(PASSAGE begins)

Levels of Care Data Required on the Institutional Claim to Medicare Contractor

August 3rd, 2015

With the exception of payment for physician services, Medicare payment for hospice care is made at one of four predetermined rates for each day that a Medicare beneficiary is under the care of the hospice. The four rates are prospective rates; there are no retroactive adjustments other than the application of the statutory "caps" on overall payments and on payments for inpatient care.  The rate paid for any particular day varies depending on the level of care furnished to the beneficiary.  
The four levels of care into which each day of care is classified:
Routine Home Care                    Revenue code 0651
Continuous Home Care               Revenue code 0652
Inpatient Respite Care                Revenue code 0655
General Inpatient Care               Revenue code 0656
For each day that a Medicare beneficiary is under the care of a hospice, the hospice is reimbursed an amount applicable to the type and intensity of the services furnished to the beneficiary for that day. For continuous home care the amount of payment is determined based on the number of hours, reported in increments of 15 minutes, of continuous care furnished to the beneficiary on that day. For the other categories a single rate is applicable for the category for each day.
For the day of discharge from an inpatient unit, the appropriate home care rate is to be paid unless the patient dies as an inpatient. When the patient is discharged deceased, the inpatient rate (general or respite) is to be paid for the discharge date.
A description of each level of care follows.
Routine Home Care-The hospice is paid the routine home care rate for each day the patient is under the care of the hospice and not receiving one of the other categories of hospice care. This rate is paid without regard to the volume or intensity of routine home care services provided on any given day, and is also paid when the patient is receiving outpatient hospital care for a condition unrelated to the terminal condition.

(PASSAGE ends)
(DATA PROVIDED begins)

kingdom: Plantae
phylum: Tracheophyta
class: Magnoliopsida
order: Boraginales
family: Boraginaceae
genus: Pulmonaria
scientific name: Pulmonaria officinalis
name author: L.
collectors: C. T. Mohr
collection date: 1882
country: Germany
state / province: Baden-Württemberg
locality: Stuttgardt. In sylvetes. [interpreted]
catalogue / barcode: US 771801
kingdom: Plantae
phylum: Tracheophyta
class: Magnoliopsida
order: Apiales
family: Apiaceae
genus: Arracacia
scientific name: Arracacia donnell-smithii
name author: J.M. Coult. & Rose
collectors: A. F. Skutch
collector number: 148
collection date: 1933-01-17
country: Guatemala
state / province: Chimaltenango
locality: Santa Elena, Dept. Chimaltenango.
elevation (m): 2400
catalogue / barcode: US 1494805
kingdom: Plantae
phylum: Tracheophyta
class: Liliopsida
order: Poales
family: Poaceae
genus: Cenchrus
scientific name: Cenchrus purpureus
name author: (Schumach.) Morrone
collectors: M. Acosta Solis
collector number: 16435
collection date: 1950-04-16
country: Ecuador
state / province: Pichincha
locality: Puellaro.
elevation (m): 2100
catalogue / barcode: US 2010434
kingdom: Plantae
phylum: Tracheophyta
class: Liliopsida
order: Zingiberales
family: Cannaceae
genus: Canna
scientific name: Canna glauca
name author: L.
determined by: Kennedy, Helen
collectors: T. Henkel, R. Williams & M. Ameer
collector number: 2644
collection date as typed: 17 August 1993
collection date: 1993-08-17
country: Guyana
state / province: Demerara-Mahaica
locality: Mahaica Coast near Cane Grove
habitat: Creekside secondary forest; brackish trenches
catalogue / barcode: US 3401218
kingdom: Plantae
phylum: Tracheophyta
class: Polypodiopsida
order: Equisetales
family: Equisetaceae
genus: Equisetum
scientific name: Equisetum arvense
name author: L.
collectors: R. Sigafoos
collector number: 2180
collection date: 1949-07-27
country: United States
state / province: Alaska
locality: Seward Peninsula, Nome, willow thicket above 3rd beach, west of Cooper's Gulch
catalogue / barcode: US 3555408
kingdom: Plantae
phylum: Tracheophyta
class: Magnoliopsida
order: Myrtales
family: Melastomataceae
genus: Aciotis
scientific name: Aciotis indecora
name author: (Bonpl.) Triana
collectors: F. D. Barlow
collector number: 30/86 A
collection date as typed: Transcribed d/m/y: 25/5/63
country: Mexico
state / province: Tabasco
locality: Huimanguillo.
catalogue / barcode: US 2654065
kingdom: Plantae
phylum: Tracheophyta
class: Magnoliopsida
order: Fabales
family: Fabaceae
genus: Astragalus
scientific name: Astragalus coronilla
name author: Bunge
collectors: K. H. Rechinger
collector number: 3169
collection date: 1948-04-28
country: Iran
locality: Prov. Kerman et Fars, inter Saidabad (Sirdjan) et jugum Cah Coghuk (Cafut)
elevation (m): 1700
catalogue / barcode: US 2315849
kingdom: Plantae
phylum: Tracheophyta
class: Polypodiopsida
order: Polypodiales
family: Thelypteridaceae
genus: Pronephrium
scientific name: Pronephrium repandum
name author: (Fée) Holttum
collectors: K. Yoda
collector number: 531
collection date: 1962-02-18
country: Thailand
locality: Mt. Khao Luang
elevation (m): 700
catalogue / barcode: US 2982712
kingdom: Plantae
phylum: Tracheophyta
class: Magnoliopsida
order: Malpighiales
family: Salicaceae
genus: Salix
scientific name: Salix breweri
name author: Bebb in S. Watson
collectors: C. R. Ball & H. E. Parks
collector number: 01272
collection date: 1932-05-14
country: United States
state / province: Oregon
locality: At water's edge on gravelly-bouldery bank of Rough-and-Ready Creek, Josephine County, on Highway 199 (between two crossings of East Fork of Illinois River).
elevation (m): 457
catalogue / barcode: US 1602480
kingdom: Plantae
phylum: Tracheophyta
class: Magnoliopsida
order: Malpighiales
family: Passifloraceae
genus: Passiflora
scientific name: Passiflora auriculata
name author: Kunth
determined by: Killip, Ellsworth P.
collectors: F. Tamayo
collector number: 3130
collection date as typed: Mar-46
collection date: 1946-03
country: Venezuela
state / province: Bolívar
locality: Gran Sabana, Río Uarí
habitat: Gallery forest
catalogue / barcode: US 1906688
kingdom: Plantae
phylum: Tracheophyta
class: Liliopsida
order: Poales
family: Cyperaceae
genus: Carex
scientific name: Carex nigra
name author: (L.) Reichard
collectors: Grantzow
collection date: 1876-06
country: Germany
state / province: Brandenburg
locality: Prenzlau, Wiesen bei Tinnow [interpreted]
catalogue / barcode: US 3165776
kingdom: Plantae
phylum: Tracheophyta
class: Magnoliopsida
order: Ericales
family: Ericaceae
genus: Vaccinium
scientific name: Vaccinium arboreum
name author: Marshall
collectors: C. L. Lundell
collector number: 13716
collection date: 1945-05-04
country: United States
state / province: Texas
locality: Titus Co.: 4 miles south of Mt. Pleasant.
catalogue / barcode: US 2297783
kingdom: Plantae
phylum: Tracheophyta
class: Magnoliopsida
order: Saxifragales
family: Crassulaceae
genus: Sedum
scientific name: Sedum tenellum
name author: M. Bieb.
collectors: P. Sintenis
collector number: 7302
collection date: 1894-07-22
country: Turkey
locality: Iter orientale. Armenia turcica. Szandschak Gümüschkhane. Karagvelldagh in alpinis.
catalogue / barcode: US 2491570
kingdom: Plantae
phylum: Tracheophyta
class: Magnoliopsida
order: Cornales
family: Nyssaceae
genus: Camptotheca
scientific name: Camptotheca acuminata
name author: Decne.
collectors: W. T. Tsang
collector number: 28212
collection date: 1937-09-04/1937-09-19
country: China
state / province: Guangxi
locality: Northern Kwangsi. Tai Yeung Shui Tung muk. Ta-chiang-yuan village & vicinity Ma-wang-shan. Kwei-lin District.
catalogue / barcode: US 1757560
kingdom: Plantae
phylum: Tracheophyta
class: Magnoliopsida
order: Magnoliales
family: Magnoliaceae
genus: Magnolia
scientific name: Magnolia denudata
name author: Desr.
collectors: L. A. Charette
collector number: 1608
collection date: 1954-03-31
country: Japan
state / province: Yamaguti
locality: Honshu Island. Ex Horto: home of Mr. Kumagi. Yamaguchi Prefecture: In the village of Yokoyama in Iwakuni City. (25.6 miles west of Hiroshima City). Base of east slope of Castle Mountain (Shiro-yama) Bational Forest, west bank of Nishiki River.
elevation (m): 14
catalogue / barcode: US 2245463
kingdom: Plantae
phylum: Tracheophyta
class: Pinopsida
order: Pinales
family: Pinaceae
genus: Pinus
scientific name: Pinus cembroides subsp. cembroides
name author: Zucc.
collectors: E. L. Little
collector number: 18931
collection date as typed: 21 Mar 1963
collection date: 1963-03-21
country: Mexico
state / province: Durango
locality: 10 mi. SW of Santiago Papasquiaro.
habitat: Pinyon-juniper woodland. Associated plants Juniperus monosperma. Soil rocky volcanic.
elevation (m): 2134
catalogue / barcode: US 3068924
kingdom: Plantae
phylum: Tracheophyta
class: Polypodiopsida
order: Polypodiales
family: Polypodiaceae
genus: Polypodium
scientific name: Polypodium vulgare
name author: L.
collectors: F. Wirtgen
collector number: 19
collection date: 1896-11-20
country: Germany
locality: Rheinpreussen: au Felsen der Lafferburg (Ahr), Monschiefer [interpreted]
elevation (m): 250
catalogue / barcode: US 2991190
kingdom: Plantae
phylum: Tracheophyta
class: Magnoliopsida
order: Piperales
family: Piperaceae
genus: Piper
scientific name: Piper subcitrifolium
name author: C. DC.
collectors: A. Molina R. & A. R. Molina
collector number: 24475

(DATA PROVIDED ends)

> **SET OF TASKS**:
**a.** Reproduce the stretch of the Medicare hospice text from "For the day" through "the terminal condition.".
**b.** Render this sentence from the Medicare hospice text in Spanish: "For the other categories a single rate is applicable for the category for each day."
**c.** Carry the Medicare hospice text forward, beginning right after its final sentence.

> **ANSWERS FOR EACH ITEM**:
**a.**
For the day of discharge from an inpatient unit, the appropriate home care rate is to be paid unless the patient dies as an inpatient. When the patient is discharged deceased, the inpatient rate (general or respite) is to be paid for the discharge date.
A description of each level of care follows.
Routine Home Care-The hospice is paid the routine home care rate for each day the patient is under the care of the hospice and not receiving one of the other categories of hospice care. This rate is paid without regard to the volume or intensity of routine home care services provided on any given day, and is also paid when the patient is receiving outpatient hospital care for a condition unrelated to the terminal condition.

**b.** Para las demás categorías, se aplica una tarifa única a la categoría por cada día.

**c.**
Continuous Home Care- The hospice is paid the continuous home care rate when continuous home care is provided in the patient’s home. Continuous home care is not paid during a hospital, skilled nursing facility or inpatient hospice facility stay. This rate is paid only during a period of crisis and only as necessary to maintain the terminally ill individual at home. The continuous home care rate is divided by 24 hours in order to arrive at an hourly rate. A minimum of 8 hours must be provided. Nursing care must be provided for more than half of the period of care and must be provided by either a registered nurse or licensed practical nurse. Parts of an hour are identified through the
reporting of time for continuous home care days in 15 minute increments and these increments are used in calculating the payment rate. Only patient care provided during the period of crisis is to be reported. Payment is based upon the number of 15-minute increments that are billed for 32 or more units. Rounding to the next whole hour is no longer applicable. Units should only be rounded to the nearest increment. Billing for CHC should not reflect nursing shifts and non-direct patient increments (e.g., meal beaks,report, education of staff).  Continuous home care is not intended to be used as respite care.
The hospice provides a minimum of 8 hours of care during a 24-hour day, which begins and ends at midnight. This care need not be continuous, i.e., 4 hours could be provided in the morning and another 4 hours in the evening, but care must reflect the needs of an individual in crisis. The care must be predominantly nursing care provided by either a registered nurse (RN) or licensed practical nurse (LPN). In other words, at least half of the hours of care are provided by the RN or LPN. Homemaker or home health aide (also known as a hospice aide) services may be provided to supplement the nursing care.
Care by a home health aide and/or homemaker may not be discounted or provided “at no charge” in order to qualify for continuous home care. The care provided by all members of the interdisciplinary and/or home health team must be documented in the medical record regardless if that care does or does not compute into continuous home care.
Inpatient Respite Care- The hospice is paid at the inpatient respite care rate for each day on which the beneficiary is in an approved inpatient facility and is receiving respite care. Payment for respite care may be made for a maxi mum of 5 continuous days at a time including the date of admission but not counting the date of discharge. Payment for the sixth and any subsequent days is to be made at the routine home care rate. More than one respite period (of no more than 5 days each) is allowable in a single billing period. If the beneficiary dies under inpatient respite care, the day of death is paid at the inpatient respite care rate. Payment at the respite rate is made when respite care is provided at a Medicare or Medicaid certified hospital, SNF, hospice facility, or NF.
General Inpatient Care- Payment at the inpatient rate is made when general inpatient care is provided at a Medicare certified hospice facility, hospital, or skilled nursing facility.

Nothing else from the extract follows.